This configuration builds an inference engine to serve Qwen 2.5 3B on an A10G GPU. It is very similar to the configuration for any other Qwen model, including fine-tuned variants.

Recommended basic GPU configurations for Qwen 2.5 sizes:

Size and variantFP16 unquantizedFP8 quantized
3B (Instruct)A10GN/A
7B (Instruct, Math, Code)H100_40GBN/A
14B (Instruct)H100H100_40GB
32B (Instruct)H100:2H100
72B (Instruct, Math)H100:4H100:2

If you use multiple GPUs, make sure to match num_builder_gpus and tensor_parallel_count in the config. When quantizing, you may need to double the number of builder GPUs.

Setup

See the end-to-end engine builder tutorial prerequisites for full setup instructions.

Please upgrade to the latest version of Truss with pip install --upgrade truss before following this example.

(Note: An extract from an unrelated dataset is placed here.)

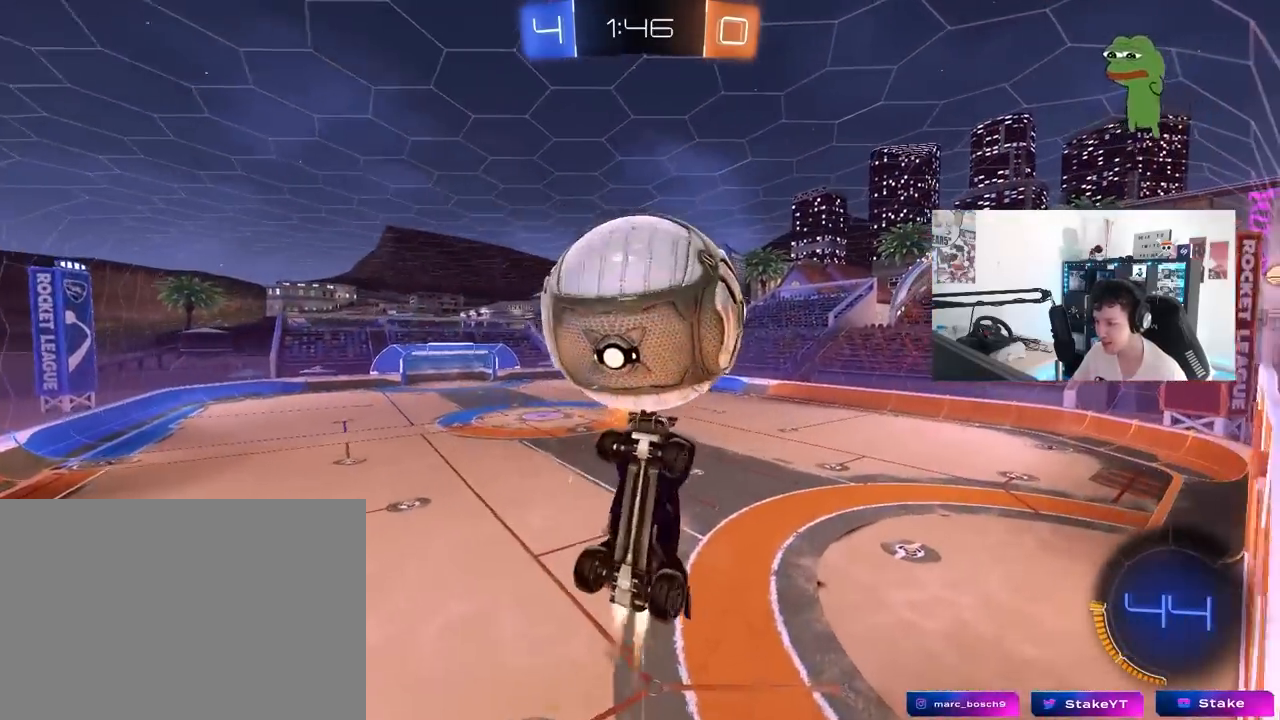
{"keys": ["d", "space"], "mouse": [], "mouse_move": "still", "events": [[33, "mouse_left", "up"], [183, "s", "down"], [217, "shift", "up"], [267, "a", "up"], [267, "d", "down"], [317, "s", "up"], [400, "space", "down"]]}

pip install --upgrade truss
mkdir qwen-engine
touch qwen-engine/config.yaml

Configuration

This configuration file specifies model information and Engine Builder arguments. For a different Qwen model, change the model_name, accelerator, and repo fields, along with any changes to the build arguments.

config.yaml
model_name: Qwen 2.5 3B Instruct
resources:
  accelerator: A10G
  use_gpu: true
trt_llm:
  build:
    base_model: qwen
    checkpoint_repository:
      repo: Qwen/Qwen2.5-3B-Instruct
      source: HF
    max_seq_len: 8192
    num_builder_gpus: 1
    quantization_type: no_quant
    tensor_parallel_count: 1

Deployment

truss push --publish

Usage

call_model.py
import requests
import os

# Model ID for production deployment
model_id = ""
# Read secrets from environment variables
baseten_api_key = os.environ["BASETEN_API_KEY"]

# Call model endpoint
resp = requests.post(
    f"https://model-{model_id}.api.baseten.co/production/predict",
    headers={"Authorization": f"Api-Key {baseten_api_key}"},
    json={
      "messages": [
        {"role": "system", "content": "You are Qwen, created by Alibaba Cloud. You are a helpful assistant."},
        {"role": "user", "content": "What does Tongyi Qianwen mean?"}
        ],
      "max_tokens": 512
    },
    stream=True
)

# Print the generated tokens as they get streamed
for content in resp.iter_content():
    print(content.decode("utf-8"), end="", flush=True)
prompt
string

The input text prompt to guide the language model’s generation.

One of prompt XOR messages is required.

messages
List[Dict]

A list of dictionaries representing the message history, typically used in conversational contexts.

One of prompt XOR messages is required.

max_tokens
int

The maximum number of tokens to generate in the output. Controls the length of the generated text.

beam_width
int
default: "1"

The number of beams used in beam search. Maximum of 1.

repetition_penalty
float

A penalty applied to repeated tokens to discourage the model from repeating the same words or phrases.

presence_penalty
float

A penalty applied to tokens already present in the prompt to encourage the generation of new topics.

temperature
float

Controls the randomness of the output. Lower values make the output more deterministic, while higher values increase randomness.

length_penalty
float

A penalty applied to the length of the generated sequence to control verbosity. Higher values make the model favor shorter outputs.

end_id
int

The token ID that indicates the end of the generated sequence.

pad_id
int

The token ID used for padding sequences to a uniform length.

runtime_top_k
int

Limits the sampling pool to the top k tokens, ensuring the model only considers the most likely tokens at each step.

runtime_top_p
float

Applies nucleus sampling to limit the sampling pool to a cumulative probability p, ensuring only the most likely tokens are considered.